Managing your time as a researcher
The demands of a PhD can often feel overwhelming, and it is not uncommon to hear of doctoral students being stressed and overworked. However, this does not have to be your experience. The PhD journey can also be an entirely manageable and pleasurable one if you plan well ahead of time.
Below are six key steps for ensuring you get everything done on time, while enjoying your PhD.
1. Accept that you cannot do everything
The first step is to understand and accept that there is no way you can possibly read everything you think you need to read, or do every experiment or piece of fieldwork that you think is essential. A PhD is a finite piece of work and you are not expected to create whole, perfect knowledge that will account for every eventuality. When you accept this and clearly define the parameters of your research, you will find that your reading list and research goals become much more manageable.
2. Establish key milestones
Some universities schedule assessments (sometimes called progression points) for their doctoral students at specific times in their programme, for example at the end of each year or midway through the PhD. Speak to your supervisor or senior PhD colleagues in your department to find out approximately what needs to be done at each stage.
For example, find out when you should be doing your fieldwork/data collection, performing analysis or writing your first chapter. Finding out these key points will clarify where you should be at each stage. You can then work backwards to decide what you need to be doing, and when, to meet those milestones.
3. Break down your to-do list
Technically, what is expected of you in your PhD can be accomplished within the timeframe that you have. It seems like a huge amount of work, but you can begin to lighten the load for yourself by breaking down what needs to be done into smaller manageable chunks.
Deal with tasks one stage at a time.
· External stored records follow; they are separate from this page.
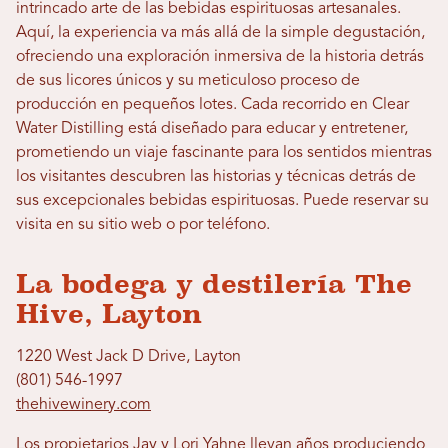
intrincado arte de las bebidas espirituosas artesanales.
Aquí, la experiencia va más allá de la simple degustación,
ofreciendo una exploración inmersiva de la historia detrás
de sus licores únicos y su meticuloso proceso de
producción en pequeños lotes. Cada recorrido en Clear
Water Distilling está diseñado para educar y entretener,
prometiendo un viaje fascinante para los sentidos mientras
los visitantes descubren las historias y técnicas detrás de
sus excepcionales bebidas espirituosas. Puede reservar su
visita en su sitio web o por teléfono.
La bodega y destilería The
Hive, Layton
1220 West Jack D Drive, Layton
(801) 546-1997
thehivewinery.com
Los propietarios Jay y Lori Yahne llevan años produciendo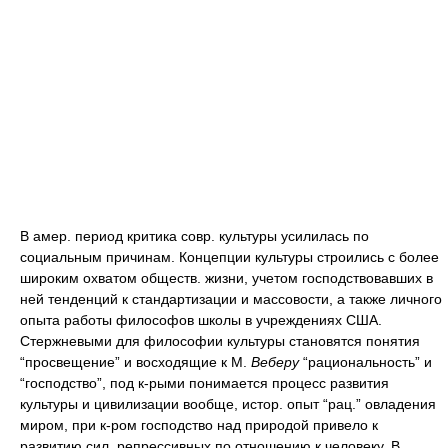
В амер. период критика совр. культуры усилилась по
социальным причинам. Концепции культуры строились с более
широким охватом обществ. жизни, учетом господствовавших в
ней тенденций к стандартизации и массовости, а также личного
опыта работы философов школы в учреждениях США.
Стержневыми для философии культуры становятся понятия
“просвещение” и восходящие к М.
Веберу
“рациональность” и
“господство”, под к-рыми понимается процесс развития
культуры и цивилизации вообще, истор. опыт “рац.” овладения
миром, при к-ром господство над природой привело к
развитию сил, репрессивных по отношению к человеку. В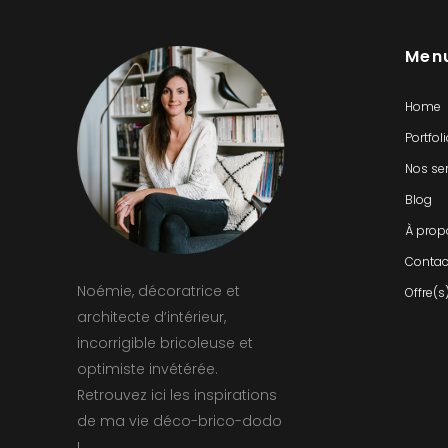
Men
Home
Portfol
Nos se
Blog
À prop
Contac
Noémie, décoratrice et
Offre(s
architecte d’intérieur,
incorrigible bricoleuse et
optimiste invétérée.
Retrouvez ici les inspirations
de ma vie déco-brico-dodo
!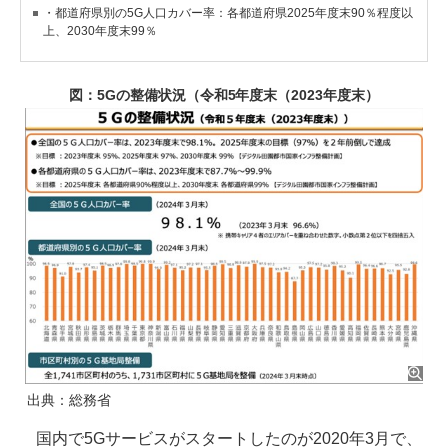
・都道府県別の5G人口カバー率：各都道府県2025年度末90％程度以
上、2030年度末99％
図：5Gの整備状況（令和5年度末（2023年度末）
出典：総務省
国内で5Gサービスがスタートしたのが2020年3月で、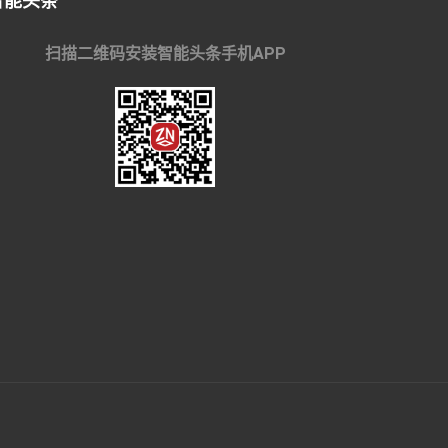
智能头条
扫描二维码安装智能头条手机APP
For example, determine the tasks you need to do for your data collection/fieldwork and allocate specific periods of time for each task. You can then break down these tasks further into a monthly or weekly schedule. By doing this, you’ll feel more confident about what you can practically achieve on a day-to-day basis.
4. Steady wins the race
Know that you do not necessarily have to be working a crazy number of hours, all day every day, to do good research. Some academics recommend working approximately 40 hours a week, as you would for a normal job, but understand that each person has their own way of working and may require slightly more or less at different stages of the PhD.
More important than trying to clock in a set number of working hours is to work steadily at a pace that suits you best. For example, you may accomplish more by working only four focused hours every weekday, than by trying to do everything at once or forcing yourself to work long hours at the last minute to meet a deadline.
5. Be realistic
To ensure that you are able to work at a consistent, steady pace, be honest and realistic about your working habits and pace. If you know that it takes you a full day to write 500 words, don’t aim to write a 3000-word essay in two days! You will not only set yourself up to fail but will also create a tremendous amount of pressure on yourself. Your mental health will suffer and the PhD will become something you dread.
Instead, when planning your working schedule, always give yourself more time than you think you need. This extra time can cover any unexpected issues that may arise and give you more space to work peacefully and steadily. If you finish ahead of time, give yourself some well-deserved time off!
6. Find time for rest
Although this can often feel counterintuitive, taking time off is one of the best things you can do for yourself in the long term. Forcing yourself to keep working – whether it’s reading another journal or writing another few hundred words – may seem like you’re making progress, but if you are tired and burnt out, you may end up making mistakes or having to redo the work.
Take a full, regular break from your PhD every evening or weekend to rest and recharge. You’ll find that when you’re rested, you will return to your work with clearer perspectives, more energy and ultimately will be able to accomplish more in less time.